When last I peeked in on Bunker Hill’s First Congregational Church, its membership was planning a halfway house for reformed prostitutes and marching to protest Los Angeles’s crib district, a hub of semi-legal prostitution in the late 1800s and early 1900s.
Now, it’s 1907, and things have been busy for First Congregational. For starters, they moved from the Hill in the early 1900s to 841 S. Hope Street.

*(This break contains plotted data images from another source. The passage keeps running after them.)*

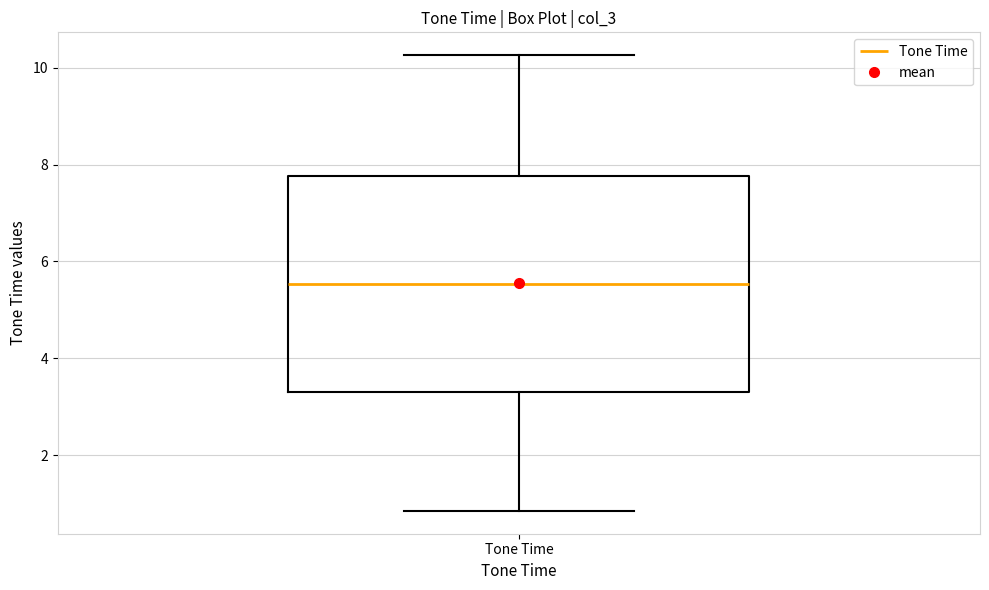

Where does the upper whisker of the box for Tone Time end on the y-axis? The values are not printed on the chart, so give them approximately, as read against the axis.

10.2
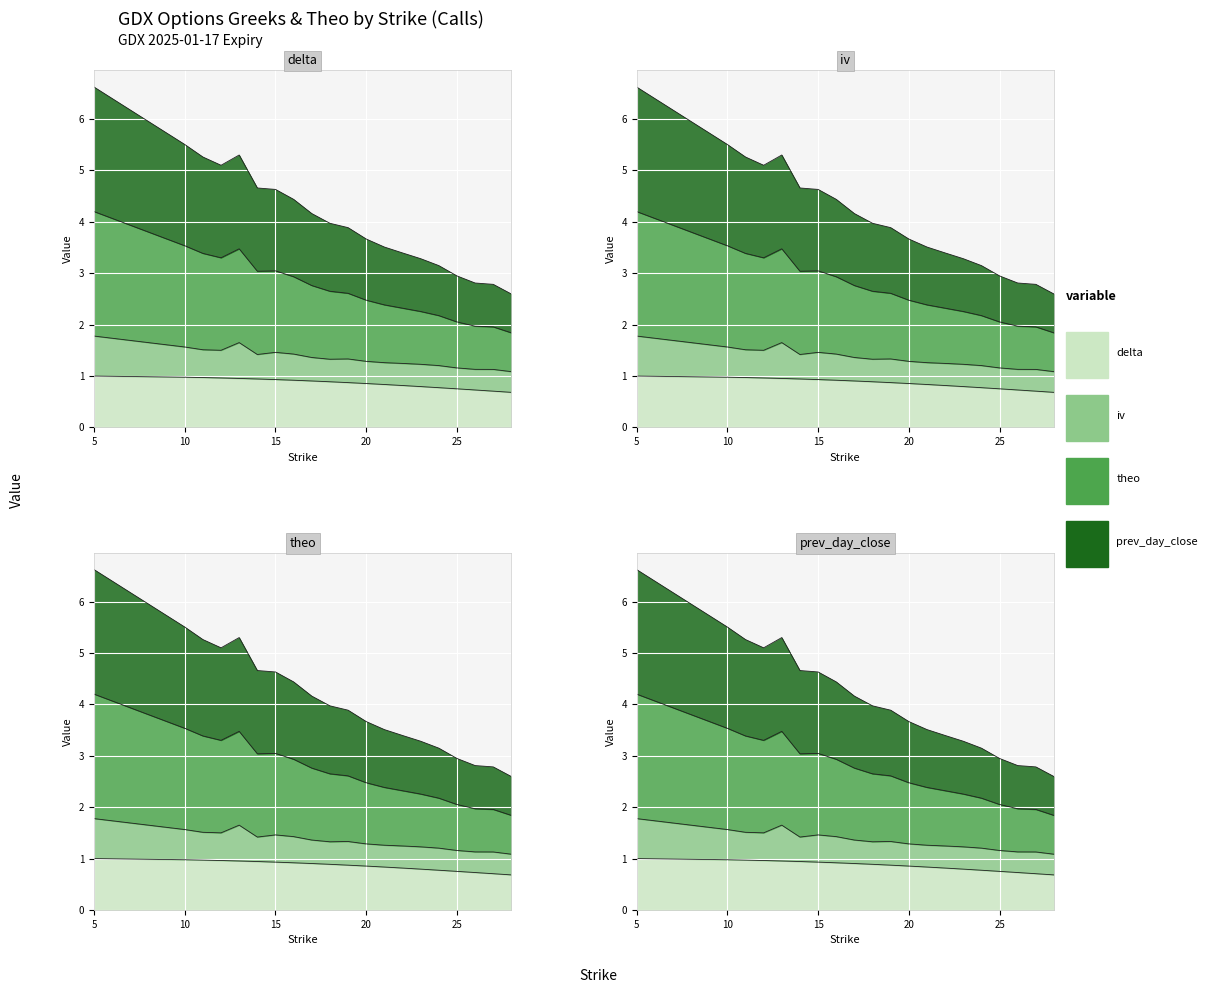

The delta series shows 1.5 at 18. True or false?

False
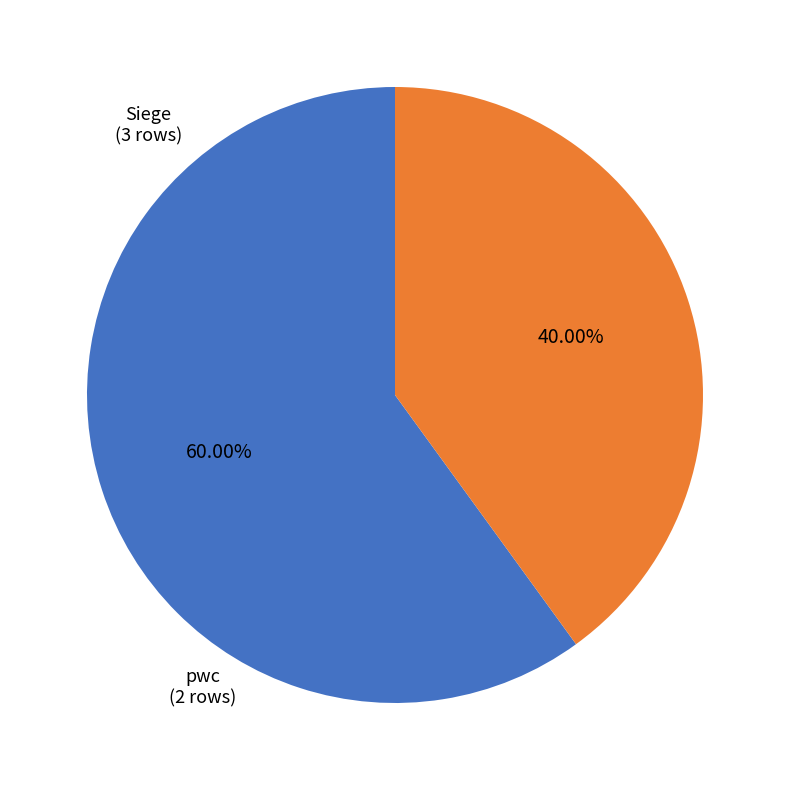

Is there a majority slice in this chart?

Yes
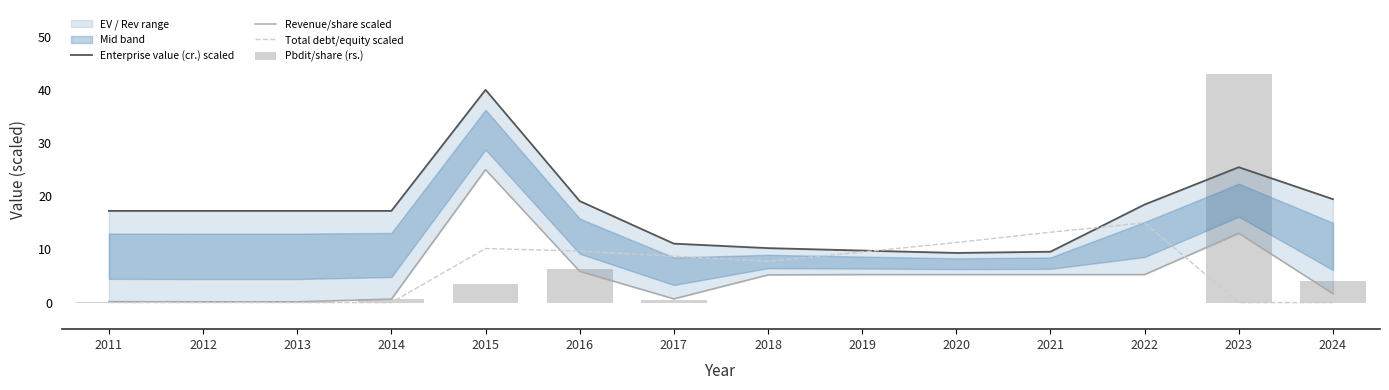

What is the total value across all series at 2012?

17.5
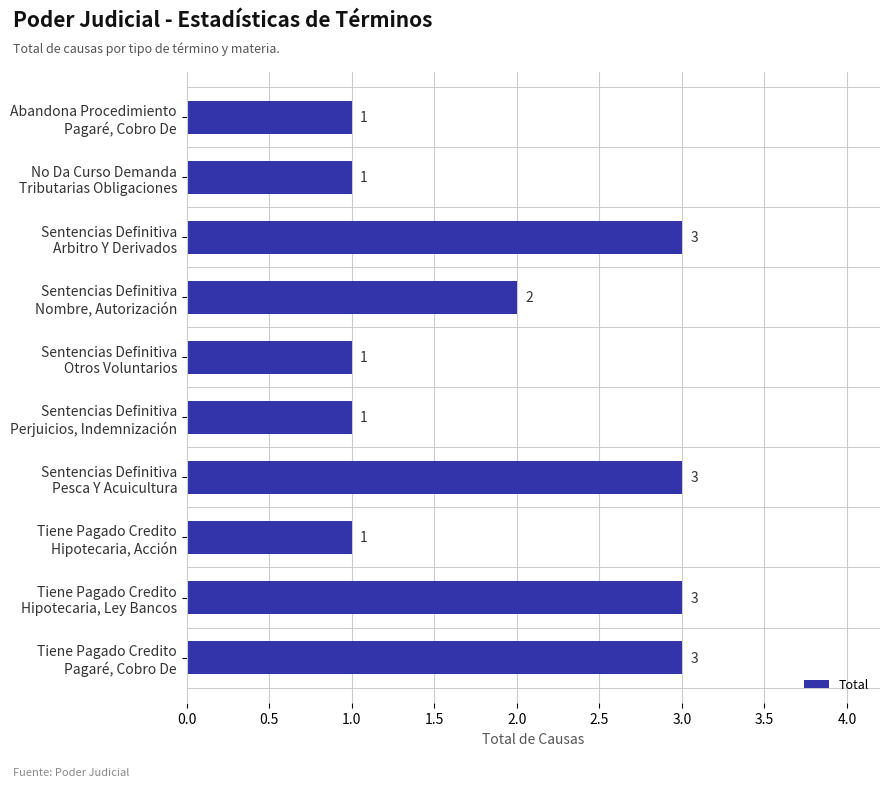

What is the maximum value shown in the chart?

3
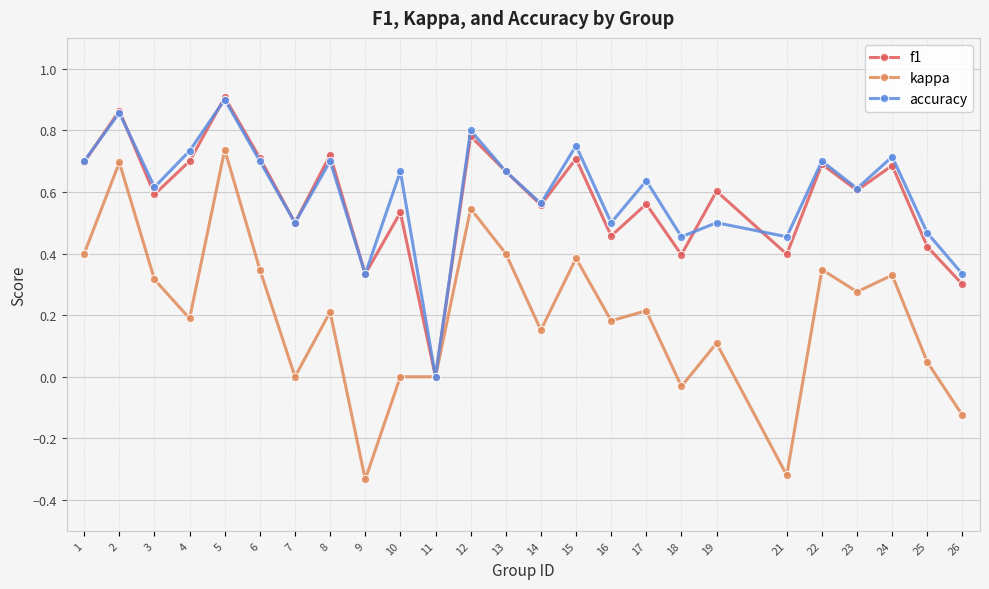

The value of accuracy at 11 is 0.0. True or false?

True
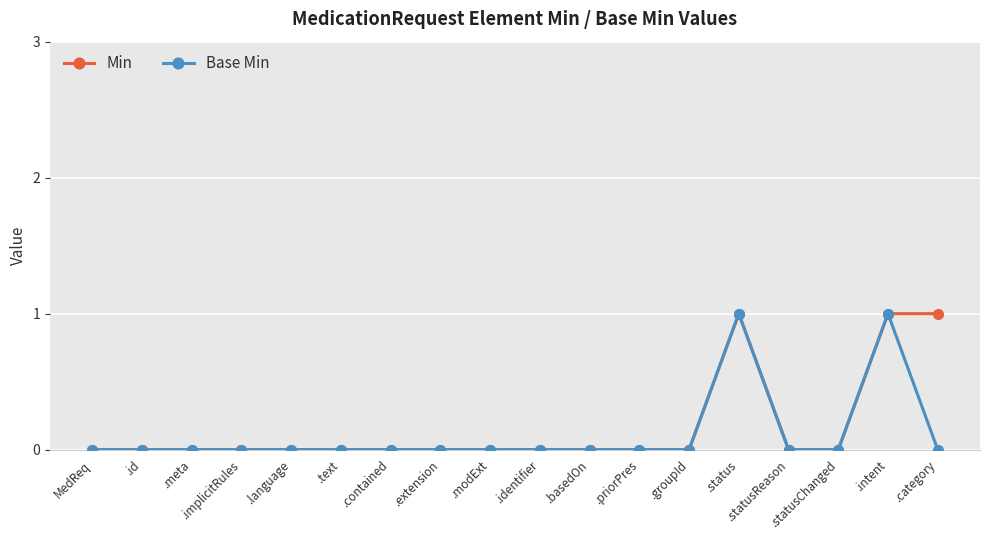

The Min series shows 0 at .id. True or false?

True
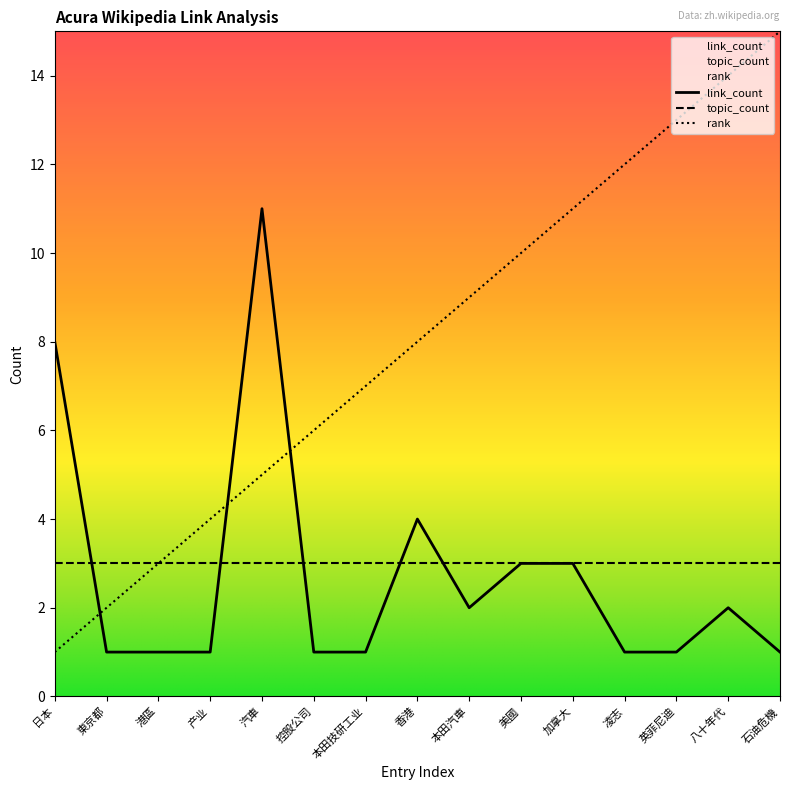

Which has a higher value, 石油危機 or 英菲尼迪?

石油危機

But more exciting, the church’s Women’s Work Society has compiled a cookbook, Our Favorite Recipes, a remarkable collection of regional period recipes. Even more exciting, it’s been digitized at Archive.org, along with a number of other Los Angeles cookbooks from the early 20th century.
Perhaps we’ll celebrate this collection with a helping of Harriet Burd’s Congregational Pudding:
1 cup molasses
1 cup chopped suet
1 cup cold water
3 cups graham flour
1 teaspoon soda
Flavor with cinnamon, ginger, cloves, nutmeg, and vanilla. Steam three hours in a three-pound lard bucket covered.
Or, on second thought, maybe we won’t.
Not trying to be brutal Mary – but that church can’t actually be considered as a piece of actual Bunker Hill landscape- though it’s citizens likely filled the pews…. Q:Are you sitting now where Christina had her station and isn’t she still doing her thing nearby ??